Saved entries:
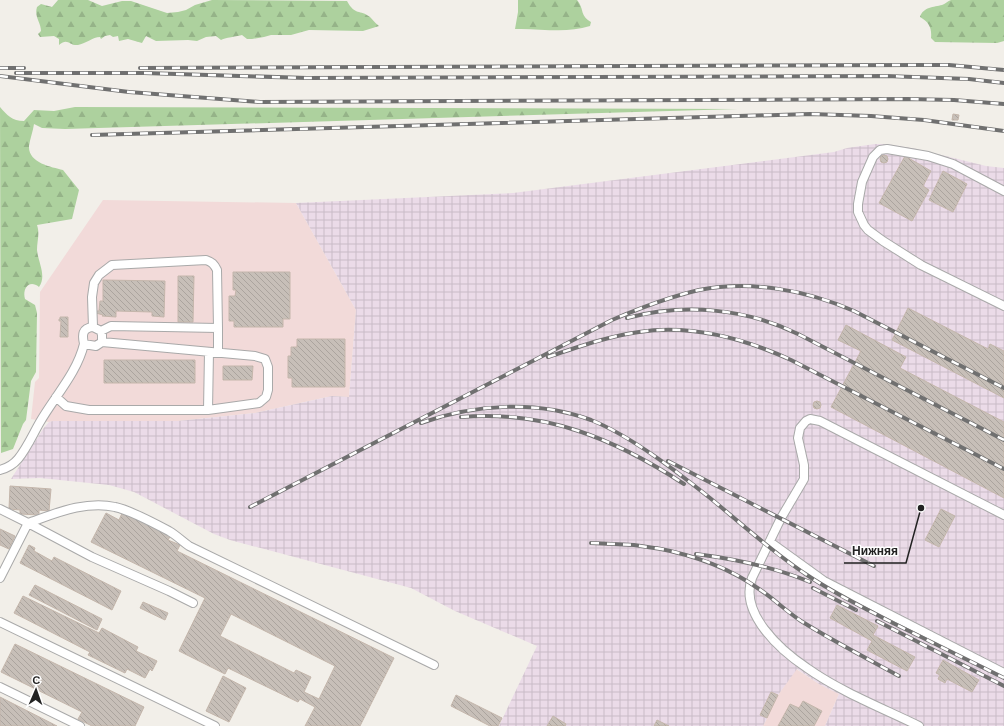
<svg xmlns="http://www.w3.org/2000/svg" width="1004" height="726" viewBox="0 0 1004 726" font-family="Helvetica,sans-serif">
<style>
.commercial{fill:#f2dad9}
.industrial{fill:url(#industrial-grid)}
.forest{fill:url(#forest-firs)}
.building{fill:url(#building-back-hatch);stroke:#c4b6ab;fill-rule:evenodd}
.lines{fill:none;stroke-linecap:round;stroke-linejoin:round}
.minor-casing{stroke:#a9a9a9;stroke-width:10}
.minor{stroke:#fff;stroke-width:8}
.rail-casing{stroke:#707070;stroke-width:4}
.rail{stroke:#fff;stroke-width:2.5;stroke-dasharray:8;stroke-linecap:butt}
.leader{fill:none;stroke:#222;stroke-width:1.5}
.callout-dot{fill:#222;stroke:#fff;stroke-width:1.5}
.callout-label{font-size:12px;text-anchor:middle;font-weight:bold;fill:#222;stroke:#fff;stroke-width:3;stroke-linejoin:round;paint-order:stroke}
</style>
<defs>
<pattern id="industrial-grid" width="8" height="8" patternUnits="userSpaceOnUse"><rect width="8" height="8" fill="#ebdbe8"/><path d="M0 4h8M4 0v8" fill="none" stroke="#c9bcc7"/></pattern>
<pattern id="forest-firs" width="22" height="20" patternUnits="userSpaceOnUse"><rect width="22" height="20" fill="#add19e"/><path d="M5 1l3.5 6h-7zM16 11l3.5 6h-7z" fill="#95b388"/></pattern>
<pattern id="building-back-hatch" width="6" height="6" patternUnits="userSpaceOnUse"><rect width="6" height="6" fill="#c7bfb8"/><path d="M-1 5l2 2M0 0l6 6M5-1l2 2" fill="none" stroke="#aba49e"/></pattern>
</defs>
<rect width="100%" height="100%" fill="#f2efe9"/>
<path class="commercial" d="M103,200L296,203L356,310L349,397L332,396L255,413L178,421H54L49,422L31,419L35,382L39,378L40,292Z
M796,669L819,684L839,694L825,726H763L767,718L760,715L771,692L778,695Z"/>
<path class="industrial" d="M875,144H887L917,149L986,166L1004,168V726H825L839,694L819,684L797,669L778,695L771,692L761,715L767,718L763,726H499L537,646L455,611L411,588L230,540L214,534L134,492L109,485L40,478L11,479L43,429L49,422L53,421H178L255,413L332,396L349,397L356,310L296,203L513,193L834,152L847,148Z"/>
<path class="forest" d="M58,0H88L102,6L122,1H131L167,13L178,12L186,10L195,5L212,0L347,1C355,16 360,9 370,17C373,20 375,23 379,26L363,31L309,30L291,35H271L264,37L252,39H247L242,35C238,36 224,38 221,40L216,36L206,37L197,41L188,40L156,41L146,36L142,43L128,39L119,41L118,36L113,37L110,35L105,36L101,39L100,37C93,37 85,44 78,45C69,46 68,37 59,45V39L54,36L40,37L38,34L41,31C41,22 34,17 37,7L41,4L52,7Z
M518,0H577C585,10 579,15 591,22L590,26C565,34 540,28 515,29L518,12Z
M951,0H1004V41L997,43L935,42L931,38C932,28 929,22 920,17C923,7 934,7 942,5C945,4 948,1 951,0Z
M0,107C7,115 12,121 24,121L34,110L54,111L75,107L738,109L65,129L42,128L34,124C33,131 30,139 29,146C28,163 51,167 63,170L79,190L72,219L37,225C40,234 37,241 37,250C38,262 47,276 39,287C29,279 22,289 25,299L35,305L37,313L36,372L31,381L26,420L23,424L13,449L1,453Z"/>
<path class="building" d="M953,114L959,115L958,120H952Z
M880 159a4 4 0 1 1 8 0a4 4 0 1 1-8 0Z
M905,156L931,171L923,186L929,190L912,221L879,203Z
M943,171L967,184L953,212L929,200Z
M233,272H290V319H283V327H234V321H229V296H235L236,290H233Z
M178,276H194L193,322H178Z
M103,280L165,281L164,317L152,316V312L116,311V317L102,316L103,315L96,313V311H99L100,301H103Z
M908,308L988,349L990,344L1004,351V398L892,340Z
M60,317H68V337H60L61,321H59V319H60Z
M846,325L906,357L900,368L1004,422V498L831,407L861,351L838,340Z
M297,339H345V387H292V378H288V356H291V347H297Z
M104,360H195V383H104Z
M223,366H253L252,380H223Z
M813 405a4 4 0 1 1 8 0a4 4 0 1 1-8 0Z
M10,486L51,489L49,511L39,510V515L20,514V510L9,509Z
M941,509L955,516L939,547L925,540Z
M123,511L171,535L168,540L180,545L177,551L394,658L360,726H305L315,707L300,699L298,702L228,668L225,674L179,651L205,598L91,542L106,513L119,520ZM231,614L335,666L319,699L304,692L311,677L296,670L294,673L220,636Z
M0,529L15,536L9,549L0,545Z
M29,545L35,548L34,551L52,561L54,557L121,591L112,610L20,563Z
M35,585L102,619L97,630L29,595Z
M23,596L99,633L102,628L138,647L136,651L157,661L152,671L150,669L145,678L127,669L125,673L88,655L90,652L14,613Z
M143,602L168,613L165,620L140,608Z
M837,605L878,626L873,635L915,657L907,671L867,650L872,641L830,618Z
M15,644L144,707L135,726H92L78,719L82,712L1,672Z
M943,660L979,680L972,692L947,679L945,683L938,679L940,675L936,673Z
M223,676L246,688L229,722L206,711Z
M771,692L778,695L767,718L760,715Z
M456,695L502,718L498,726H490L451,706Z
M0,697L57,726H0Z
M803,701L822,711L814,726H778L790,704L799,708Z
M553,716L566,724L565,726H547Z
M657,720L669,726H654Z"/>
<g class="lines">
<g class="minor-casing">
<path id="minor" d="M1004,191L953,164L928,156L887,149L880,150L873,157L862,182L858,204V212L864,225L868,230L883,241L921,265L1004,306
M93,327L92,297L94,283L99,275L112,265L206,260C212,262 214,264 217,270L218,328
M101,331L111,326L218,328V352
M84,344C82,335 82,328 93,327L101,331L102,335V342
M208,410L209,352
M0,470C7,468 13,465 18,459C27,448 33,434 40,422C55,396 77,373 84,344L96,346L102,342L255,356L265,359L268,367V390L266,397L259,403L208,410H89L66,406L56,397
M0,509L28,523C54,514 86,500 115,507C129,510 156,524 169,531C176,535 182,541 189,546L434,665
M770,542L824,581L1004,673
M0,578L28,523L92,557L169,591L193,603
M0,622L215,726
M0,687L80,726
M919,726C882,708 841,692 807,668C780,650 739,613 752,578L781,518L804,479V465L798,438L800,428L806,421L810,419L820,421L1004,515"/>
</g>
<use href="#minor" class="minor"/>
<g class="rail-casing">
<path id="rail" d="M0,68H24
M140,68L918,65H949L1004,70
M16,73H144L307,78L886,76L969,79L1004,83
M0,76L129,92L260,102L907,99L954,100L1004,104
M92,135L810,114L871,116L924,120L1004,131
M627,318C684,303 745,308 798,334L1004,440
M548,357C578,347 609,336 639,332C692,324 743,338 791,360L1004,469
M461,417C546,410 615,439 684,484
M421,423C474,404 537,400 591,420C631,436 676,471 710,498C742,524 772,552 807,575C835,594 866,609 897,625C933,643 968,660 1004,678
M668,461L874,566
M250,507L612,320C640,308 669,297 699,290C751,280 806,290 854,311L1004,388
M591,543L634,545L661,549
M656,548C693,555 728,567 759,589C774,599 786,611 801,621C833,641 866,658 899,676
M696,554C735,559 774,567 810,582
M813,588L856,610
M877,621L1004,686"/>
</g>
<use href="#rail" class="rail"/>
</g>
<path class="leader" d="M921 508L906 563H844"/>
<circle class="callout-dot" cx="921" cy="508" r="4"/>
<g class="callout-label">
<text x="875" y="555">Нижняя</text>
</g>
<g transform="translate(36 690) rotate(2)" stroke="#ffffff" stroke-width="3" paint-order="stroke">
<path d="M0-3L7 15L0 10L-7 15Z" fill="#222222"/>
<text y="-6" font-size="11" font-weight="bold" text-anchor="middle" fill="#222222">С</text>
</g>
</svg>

# [ASSIGNED TASK]
Identify the lines above with the word "patternUnits". Copy them.

# [TASK OUTPUT]
<pattern id="industrial-grid" width="8" height="8" patternUnits="userSpaceOnUse"><rect width="8" height="8" fill="#ebdbe8"/><path d="M0 4h8M4 0v8" fill="none" stroke="#c9bcc7"/></pattern>
<pattern id="forest-firs" width="22" height="20" patternUnits="userSpaceOnUse"><rect width="22" height="20" fill="#add19e"/><path d="M5 1l3.5 6h-7zM16 11l3.5 6h-7z" fill="#95b388"/></pattern>
<pattern id="building-back-hatch" width="6" height="6" patternUnits="userSpaceOnUse"><rect width="6" height="6" fill="#c7bfb8"/><path d="M-1 5l2 2M0 0l6 6M5-1l2 2" fill="none" stroke="#aba49e"/></pattern>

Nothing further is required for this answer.